Ciao! Abu Dhabi is owned by RCS Sport, owners of the Giro. RCS Sport is in turn part of RCS Media, a large Italian media conglomerate. It’s suffering, the stock price looks the the profile of a downhill time trial and has just cratered to a new low. Compounding this the boss Pietro Scott Jovane has just walk out. Pushed or jumped? It doesn’t mean much for cycling for now, as much as we might think the Giro is huge, it’s only a tiny niche of RCS’s media empire.
Gains Marginaux, Part I
From firing to hiring Ag2r La Mondiale have recruited another coach according to French website Direct Velo. Samuel Bellenoue will specialise in nutrition and altitude training camps and joins a staff of three other coaches already. It’s all part of the team’s drive to invest in performance and support.
Gains Marginaux, Part II
It was touched on in the Lombardia review but FDJ will stop sponsoring their cyclo-cross specialist Francis Mourey. He’s landed on his feet with a contract from Fortuneo-Vital Concept, the new name for Bretagne-Séché in 2016 and has been almost invincible in French CX races although he’s 34 now and Clément Venturini of Cofidis is starting to get the better of him. Team boss Marc Madiot loves his cyclo-cross, part of his empiricism that goes like this: “I did CX and won Paris-Roubaix so you should do CX“. The money saved on Mourey is being ploughed into windtunnel sessions, altitude training camps and stage race recons and it’s not just Mourey’s wage bill, there’s the cost of a soigneur and mechanic for him plus the vehicles to keep him on the road, a camper van and a supply truck.

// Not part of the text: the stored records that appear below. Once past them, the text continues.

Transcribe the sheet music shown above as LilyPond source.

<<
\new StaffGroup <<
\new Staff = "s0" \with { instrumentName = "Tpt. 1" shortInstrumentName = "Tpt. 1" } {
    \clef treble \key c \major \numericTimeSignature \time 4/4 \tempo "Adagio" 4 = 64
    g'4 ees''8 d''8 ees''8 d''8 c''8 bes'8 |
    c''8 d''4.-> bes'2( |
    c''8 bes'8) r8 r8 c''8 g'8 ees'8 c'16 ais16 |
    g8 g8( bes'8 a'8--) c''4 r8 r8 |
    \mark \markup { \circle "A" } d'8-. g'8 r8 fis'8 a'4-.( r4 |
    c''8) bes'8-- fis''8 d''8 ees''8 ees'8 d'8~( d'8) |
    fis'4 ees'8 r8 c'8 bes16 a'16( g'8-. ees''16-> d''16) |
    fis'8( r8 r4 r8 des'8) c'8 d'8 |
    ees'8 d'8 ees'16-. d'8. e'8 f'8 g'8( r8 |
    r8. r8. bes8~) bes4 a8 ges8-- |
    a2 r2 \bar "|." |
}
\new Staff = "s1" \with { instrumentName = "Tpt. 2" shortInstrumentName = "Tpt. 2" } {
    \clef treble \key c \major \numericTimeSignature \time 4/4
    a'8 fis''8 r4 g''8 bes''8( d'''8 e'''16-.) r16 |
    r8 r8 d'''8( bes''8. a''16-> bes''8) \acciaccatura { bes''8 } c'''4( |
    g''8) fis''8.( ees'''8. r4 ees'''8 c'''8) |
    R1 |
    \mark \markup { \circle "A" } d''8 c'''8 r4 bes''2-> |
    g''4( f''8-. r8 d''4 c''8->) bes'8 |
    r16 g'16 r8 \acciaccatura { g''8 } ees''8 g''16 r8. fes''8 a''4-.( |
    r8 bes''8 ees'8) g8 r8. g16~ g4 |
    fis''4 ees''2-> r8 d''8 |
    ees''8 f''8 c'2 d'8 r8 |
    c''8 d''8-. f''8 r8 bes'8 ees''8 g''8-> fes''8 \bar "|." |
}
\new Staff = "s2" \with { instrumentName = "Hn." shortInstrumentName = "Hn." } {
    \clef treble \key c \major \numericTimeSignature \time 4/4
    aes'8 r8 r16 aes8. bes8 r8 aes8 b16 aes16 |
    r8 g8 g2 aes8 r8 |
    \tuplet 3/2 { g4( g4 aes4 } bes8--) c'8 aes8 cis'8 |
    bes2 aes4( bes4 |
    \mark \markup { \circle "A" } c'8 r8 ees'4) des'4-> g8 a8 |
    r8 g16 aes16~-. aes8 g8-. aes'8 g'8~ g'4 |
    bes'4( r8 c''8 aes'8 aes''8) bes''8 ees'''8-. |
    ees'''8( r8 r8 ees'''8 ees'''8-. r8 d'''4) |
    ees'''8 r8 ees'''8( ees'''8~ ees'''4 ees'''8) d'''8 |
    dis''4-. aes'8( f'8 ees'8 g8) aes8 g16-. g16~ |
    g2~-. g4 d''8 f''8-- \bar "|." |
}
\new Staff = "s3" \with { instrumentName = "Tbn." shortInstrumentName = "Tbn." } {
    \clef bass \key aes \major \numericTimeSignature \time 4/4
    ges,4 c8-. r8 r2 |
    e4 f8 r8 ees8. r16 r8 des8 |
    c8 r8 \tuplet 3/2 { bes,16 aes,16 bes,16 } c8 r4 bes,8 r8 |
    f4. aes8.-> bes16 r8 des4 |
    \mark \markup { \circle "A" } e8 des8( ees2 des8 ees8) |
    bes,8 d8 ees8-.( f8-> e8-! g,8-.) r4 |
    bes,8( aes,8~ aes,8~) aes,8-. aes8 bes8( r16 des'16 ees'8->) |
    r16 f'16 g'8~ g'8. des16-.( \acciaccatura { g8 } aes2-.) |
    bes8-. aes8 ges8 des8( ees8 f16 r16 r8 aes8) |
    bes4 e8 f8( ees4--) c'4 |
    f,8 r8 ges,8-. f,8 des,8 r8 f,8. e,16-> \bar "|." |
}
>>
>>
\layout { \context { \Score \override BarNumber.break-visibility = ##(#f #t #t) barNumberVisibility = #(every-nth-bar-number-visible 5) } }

Both cases show the French team playing catch-up and it’s still a long way from Team Sky who can afford to hire staff like Robby Ketchell as data analysts.
Night time testing
A quick briefing on night time anti-doping tests in France. They can now happen in France but as ever it’s all about the details and these new tests come with beaucoup strings attached. First is the sine qua non that the testers must have “serious and specific suspicions” meaning they cannot blanket test riders but have demonstrate grounds for the test. Next athletes have to consent to them, for those in France they must sign up for this at least once every six months while foreign athletes visiting France can sign up this way or by accepting the rules as part of a race, eg the Tour de France requires riders to agree and requests a signature. Athletes may say “no” to it all but the testers can still return if they have a warrant from a judge after pleading their case to the judiciary.
This Sunday’s Paris-Tours is the last race on TV this year and often with a thrilling finish. There will be a preview here in due course.